- [Ausgangstext]:

-------

Die Herausforderungen für die Städte von heute sind vielfältig: Klimawandel, Isolations- und zugleich Dichtestress, steigende Mietpreise, Sanierungsbedarf, nötige Anpassungen durch Energie- und Verkehrswendeanforderungen. Die Liste ließe sich fortsetzen.

Der Architekt und Mobilitätsexperte Max Schwitalla ist der Meinung, dass wir „tagtäglich Stadt bauen, die furchtbar unmenschlich ist“. Er hält es für nötig, dass wir Stadt „ganz neu denken“ und bestehende Denkweisen hinterfragen und aufbrechen. Mit den Entwürfen seines Architekturbüros will er provozieren und anregen, über Stadt ganz neu nachzudenken und zu diskutieren.

Die furchtbar unmenschliche Stadt

Laut Schwitalla sind die Städte von heute aus Mobilitätsperspektive heraus „Menschen-Vereinzelungsanlagen“. Dabei unterscheidet er vereinfacht ausgedrückt zwischen der horizontalen und der vertikalen Vereinzelung. „Die Menschen arbeiten an einem Ort und wohnen an einem anderen. Dazwischen bewegen sie sich mit dem Auto. Das nennt er die horizontale Vereinzelung. Bei der vertikalen Vereinzelung würden sich die Menschen wie „in Hühnerställen“ stapeln – die Vereinzelung erfolge in der Vertikalen. Hier ist der Aufzug das treibende Fortbewegungsmittel.

Wir als Architekten und Stadtplaner können viel leisten, wenn wir wieder den Menschen in den Mittelpunkt stellen.

Max Schwitalla, Architekt und Mobilitätsexperte

„Wir gehen doch eigentlich in die Stadt, um uns zu begegnen. Doch inwiefern ist Stadt überhaupt noch eine Begegnungsstätte?“ Laut Schwitalla werden Städte durch Gentrifizierung und kommerzielle Mechanismen zu Trennern, die nicht mehr zum Zusammenleben einladen. Neben den bekannten Problemen, dass Städte viel zu teuer werden und CO2-Produzenten sind, sieht Schwitalla die Mobilität als wichtige Stellschraube, um zu lebenswerteren, CO2-ärmeren und nachhaltigeren Städten zu gelangen.

Stadt und Gebäude als Begegnungsraum

Das Studio Schwitalla arbeitet dabei nach ihrem Entwurfsleitfaden, wie aus allen Bewegungs- oder Erschließungsräumen in der Stadt soziale Begegnungsräume werden können. Das schließt auch die Räume innerhalb von Gebäuden ein, wie Treppenhäuser oder Eingangsbereiche. Umgesetzt hat das vierköpfige Studio mit Sitz in Berlin diesen Leitfaden anhand eines Projektes in Tübingen: In einem mehrgeschossigen Wohngebäude, dem „Tübinger Regal“, leben seit 2019 Geflüchtete und Studenten auf vier Etagen zusammen. Es gibt „kein dunkles Treppenhaus, wo man sich nicht begegnet, sondern eine offene Laubengangerschließung und offene Freitreppen.“ Alle sogenannten Erschließungsräume und Geschosse sind als Begegnungsraum konzipiert. Das schaffe eine temporäre Aufenthaltsqualität und bringe die Menschen zusammen, anstatt sie zu trennen und zu isolieren. „Die Menschen laden sich auf den Balkonen zum Abendessen ein, kommen auf den Gängen ins Gespräch. Jedes Mal, wenn ich dort bin, schaue ich es mir an und die Bewohner sagen mir immer wieder, dass sie wie eine Familie geworden sind. Es ist schön zu sehen, dass es funktioniert“, schildert Schwitalla stolz.

-------

- [Bereitgestellte Zeilen]:
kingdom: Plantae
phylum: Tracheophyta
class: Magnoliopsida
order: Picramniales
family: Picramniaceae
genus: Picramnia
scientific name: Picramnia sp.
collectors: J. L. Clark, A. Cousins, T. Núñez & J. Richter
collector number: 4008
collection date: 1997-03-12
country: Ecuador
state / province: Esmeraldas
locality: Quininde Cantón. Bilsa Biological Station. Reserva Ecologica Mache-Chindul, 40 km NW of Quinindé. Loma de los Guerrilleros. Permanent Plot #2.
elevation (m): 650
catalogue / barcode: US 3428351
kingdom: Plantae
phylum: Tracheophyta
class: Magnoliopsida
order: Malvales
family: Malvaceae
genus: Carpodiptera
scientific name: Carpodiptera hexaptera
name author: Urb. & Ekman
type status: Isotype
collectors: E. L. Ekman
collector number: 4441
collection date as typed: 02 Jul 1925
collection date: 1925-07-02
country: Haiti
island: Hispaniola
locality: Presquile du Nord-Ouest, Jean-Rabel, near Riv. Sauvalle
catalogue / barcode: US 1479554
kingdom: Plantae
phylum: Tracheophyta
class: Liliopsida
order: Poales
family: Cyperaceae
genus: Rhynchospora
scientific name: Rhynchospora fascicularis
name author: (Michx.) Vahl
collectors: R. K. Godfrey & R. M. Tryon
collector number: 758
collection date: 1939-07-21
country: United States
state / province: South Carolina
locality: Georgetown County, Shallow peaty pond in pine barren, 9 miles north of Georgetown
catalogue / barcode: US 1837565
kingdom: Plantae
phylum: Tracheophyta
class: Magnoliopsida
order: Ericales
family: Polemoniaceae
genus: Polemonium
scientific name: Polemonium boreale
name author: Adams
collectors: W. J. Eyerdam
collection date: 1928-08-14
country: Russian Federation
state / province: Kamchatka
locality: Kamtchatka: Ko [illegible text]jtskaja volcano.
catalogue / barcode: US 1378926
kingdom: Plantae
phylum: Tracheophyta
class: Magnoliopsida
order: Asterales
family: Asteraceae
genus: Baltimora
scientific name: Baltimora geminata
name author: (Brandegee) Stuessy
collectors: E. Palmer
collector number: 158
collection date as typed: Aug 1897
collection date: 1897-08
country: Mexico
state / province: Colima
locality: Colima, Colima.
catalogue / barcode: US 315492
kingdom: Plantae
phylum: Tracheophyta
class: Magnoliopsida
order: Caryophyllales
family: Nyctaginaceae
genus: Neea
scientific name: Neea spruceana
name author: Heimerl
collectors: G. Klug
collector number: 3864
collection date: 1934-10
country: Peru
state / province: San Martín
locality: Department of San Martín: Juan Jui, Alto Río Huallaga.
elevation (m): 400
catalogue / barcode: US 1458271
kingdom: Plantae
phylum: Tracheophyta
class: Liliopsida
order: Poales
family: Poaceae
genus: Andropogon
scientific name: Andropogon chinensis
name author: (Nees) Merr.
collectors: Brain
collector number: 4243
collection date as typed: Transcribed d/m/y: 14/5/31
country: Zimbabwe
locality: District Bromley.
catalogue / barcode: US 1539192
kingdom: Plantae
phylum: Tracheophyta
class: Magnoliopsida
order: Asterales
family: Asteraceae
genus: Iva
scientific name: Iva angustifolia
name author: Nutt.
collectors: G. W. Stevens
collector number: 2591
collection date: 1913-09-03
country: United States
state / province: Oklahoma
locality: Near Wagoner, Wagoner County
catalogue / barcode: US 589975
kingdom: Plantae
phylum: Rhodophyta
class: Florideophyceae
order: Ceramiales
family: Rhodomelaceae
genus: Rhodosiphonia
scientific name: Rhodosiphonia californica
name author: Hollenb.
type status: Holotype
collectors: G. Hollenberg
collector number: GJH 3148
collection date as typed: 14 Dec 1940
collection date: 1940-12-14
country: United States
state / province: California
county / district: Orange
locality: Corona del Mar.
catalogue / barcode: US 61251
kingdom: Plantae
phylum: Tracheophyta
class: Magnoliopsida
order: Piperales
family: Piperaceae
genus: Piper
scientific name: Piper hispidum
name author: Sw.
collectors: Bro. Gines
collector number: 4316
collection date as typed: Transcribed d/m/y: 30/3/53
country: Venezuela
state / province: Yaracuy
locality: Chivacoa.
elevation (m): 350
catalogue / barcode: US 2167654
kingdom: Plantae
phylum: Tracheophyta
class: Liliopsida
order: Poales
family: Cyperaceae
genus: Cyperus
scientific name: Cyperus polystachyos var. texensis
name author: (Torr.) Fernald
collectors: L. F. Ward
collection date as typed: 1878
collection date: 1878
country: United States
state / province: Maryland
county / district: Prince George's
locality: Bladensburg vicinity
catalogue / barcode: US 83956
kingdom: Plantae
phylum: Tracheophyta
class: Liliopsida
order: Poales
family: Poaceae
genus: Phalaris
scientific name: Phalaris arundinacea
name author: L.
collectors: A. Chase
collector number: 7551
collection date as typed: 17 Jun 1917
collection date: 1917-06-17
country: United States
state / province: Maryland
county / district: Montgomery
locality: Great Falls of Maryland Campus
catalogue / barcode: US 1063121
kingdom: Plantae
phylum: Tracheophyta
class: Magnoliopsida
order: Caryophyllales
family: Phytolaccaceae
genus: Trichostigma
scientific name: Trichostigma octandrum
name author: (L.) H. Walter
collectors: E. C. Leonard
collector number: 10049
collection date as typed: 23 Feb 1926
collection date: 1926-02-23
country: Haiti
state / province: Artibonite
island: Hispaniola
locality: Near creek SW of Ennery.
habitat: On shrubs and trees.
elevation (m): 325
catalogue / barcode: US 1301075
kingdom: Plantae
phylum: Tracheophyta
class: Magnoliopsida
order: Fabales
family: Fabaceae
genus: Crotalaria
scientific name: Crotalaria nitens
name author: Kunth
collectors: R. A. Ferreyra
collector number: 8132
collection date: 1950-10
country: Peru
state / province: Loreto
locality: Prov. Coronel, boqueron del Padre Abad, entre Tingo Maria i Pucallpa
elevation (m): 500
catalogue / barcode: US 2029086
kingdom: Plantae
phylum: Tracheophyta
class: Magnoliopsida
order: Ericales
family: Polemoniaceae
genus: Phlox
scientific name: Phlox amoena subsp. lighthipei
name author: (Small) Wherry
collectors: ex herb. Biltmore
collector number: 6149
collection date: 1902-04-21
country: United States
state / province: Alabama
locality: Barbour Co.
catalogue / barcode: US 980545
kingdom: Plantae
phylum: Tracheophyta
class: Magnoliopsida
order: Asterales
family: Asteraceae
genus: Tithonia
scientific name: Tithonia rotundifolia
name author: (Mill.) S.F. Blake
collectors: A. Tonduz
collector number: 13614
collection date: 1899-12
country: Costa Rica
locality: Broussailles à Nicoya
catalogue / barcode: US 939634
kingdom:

-------

- [Zu lösende Aufgaben]:
1 – Zitieren Sie aus dem Text über Max Schwitallas Sicht auf die Stadt wörtlich die Stelle, die bei „Die furchtbar unmenschliche“ beginnt und bei „das treibende Fortbewegungsmittel.“ endet.
2 – Schreiben Sie den Text über die Stadt als Begegnungsraum im Anschluss an seinen letzten Satz weiter.
Die Zeilen spielen für die Aufgaben keine Rolle.

- [Die Lösungen]:
1 –
Die furchtbar unmenschliche Stadt

Laut Schwitalla sind die Städte von heute aus Mobilitätsperspektive heraus „Menschen-Vereinzelungsanlagen“. Dabei unterscheidet er vereinfacht ausgedrückt zwischen der horizontalen und der vertikalen Vereinzelung. „Die Menschen arbeiten an einem Ort und wohnen an einem anderen. Dazwischen bewegen sie sich mit dem Auto. Das nennt er die horizontale Vereinzelung. Bei der vertikalen Vereinzelung würden sich die Menschen wie „in Hühnerställen“ stapeln – die Vereinzelung erfolge in der Vertikalen. Hier ist der Aufzug das treibende Fortbewegungsmittel.

2 –
Fotos: © Laurian Ghinitoiu

Das „Tübinger Regal“ beherbergt Geflüchtete und Studenten.

Die offene Laubengangerschließung bringt die Bewohner zusammen, anstatt sie zu trennen.

Das Architekturbüro „Studio Schwitalla“ hat alle Erschließungsräume als Begegnungsraum konzipiert.

Die autoarme Stadt

Genau dieses Konzept ist nun für einen größeren Maßstab angestrebt. „Wir haben lange im Quartiersmaßstab entworfen und wollten den Menschen zeigen, wie Quartiere alternativ aussehen können. Momentaner Forschungsschwerpunkt seien daher die sogenannten Mobility Hubs. Ein Mobility Hub ist ein Stadtbaustein, wie Max Schwitalla erklärt. Autos würden geparkt und alternative Mobilitätsangebote die Quartiere beleben. Wenn Stadtviertel erst einmal autofrei würden, könne neuer Denkraum entstehen. Auf diese Weise könnten die Menschen verstehen, dass wenn keine Autos mehr da sind, plötzlich Raum für andere Qualitäten und Nutzungen frei wird. „Ich glaube, diesen Schritt braucht es erst“, erklärt der Wahlberliner, der mit seinem Studio seit zwei Jahren an einem interdisziplinären Forschungsprojekt zu Mobility Hubs in Hamburg Oberbillwerder in Kooperation mit der IBA arbeitet, das vom Bund gefördert wird.

Die Idee hinter dem Mobility Hub: Parken und Umsteigen auf alternative Mobilitätsangebote im Quartier. Zusätzliche Nachbarschaftsfunktionen im Erdgeschoss und auf Dächern.
© Audi Urban Future Award, Studio Schwitalla

„Momentan planen wir die Quartiere immer noch mit dem Auto im Kopf. Wenn wir aber nun sagen, dass wir zu Fuß gehen oder mit dem Rad fahren, dann können wir viel kleinteiliger entwerfen und ganz andere Maßstäbe setzen.“ Schwitalla schwebt dabei auch so etwas wie eine E-Bike-City vor, ein dreidimensionaler Stadtraum, den sich die Bewohner neben Aufzug und Treppe bequem mit elektrischen Fahrrädern erschließen. „Wenn wir so weit sind und die Mobility Hubs funktionieren – also die Leute ihre Autos darin stehen lassen – dann können wir den nächsten Schritt gehen und die Quartiere ganz neu denken und entwerfen“, so der 42-Jährige, der selbst autofrei lebt und sich am liebsten mit dem Fahrrad fortbewegt.

WIR DÜRFEN ALS ARCHITEKTEN NICHT MEHR AM ENDE DER NAHRUNGSKETTE SITZEN.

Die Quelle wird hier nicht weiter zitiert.